2) Any stress only returns on the journey home anyway.  The A17 is a bastard of a road with or without a massage as motivation. I may as well be grateful that I get to maintain the status quo of stress levels without leaving my sofa.

That’s got to be better than a 15-minute scalp massage and salt body peel, right? And reheated Chinese takeaway will hit the same spot as champagne afternoon tea. Hmmmm.

  


3) Instead of sitting and steaming and lounging in a fluffy robe I can get stuff done. I can still wear a fluffy robe, but do the washing, tidying, holiday packing, revising. Less indulgence tomorrow equals less headless chicken action on Wednesday.
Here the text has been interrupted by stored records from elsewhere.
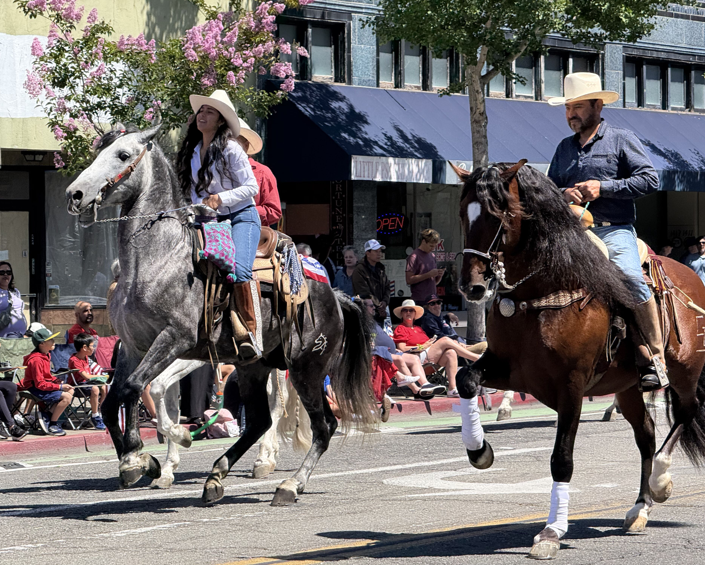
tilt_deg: -0.8
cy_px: 282
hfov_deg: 15.3
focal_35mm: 126
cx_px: 338
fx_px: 2629
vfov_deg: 12.2
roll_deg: +0.8
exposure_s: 1/1206
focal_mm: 15.66
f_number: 2.8
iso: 64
Yep, definitely better than the agonies of the use of a spa cave. I don’t need to be lying around on hot rocks loungers or making use of ice and steam rooms. *Sigh*

  

Or, more likely, I’ll be child wrangling, feeding, mopping, answering random and extremely difficult questions on the works of Jacqueline Wilson. If I’m wearing a fluffy robe at lunchtime it’ll be because I’ve not had a chance to get dressed! And I’ll still be a headless chicken on Wednesday!

Who wants a spa day anyway?  Me! I want a spa day! I want my five treatments, champagne and dinky sandwiches and to sit in a spa cave!!! So unless you’re bearing aromatherapy oils and a glass of complimentary prosecco tomorrow, approach with caution. Chances are I’ll be steaming, but not in the way I’d hoped.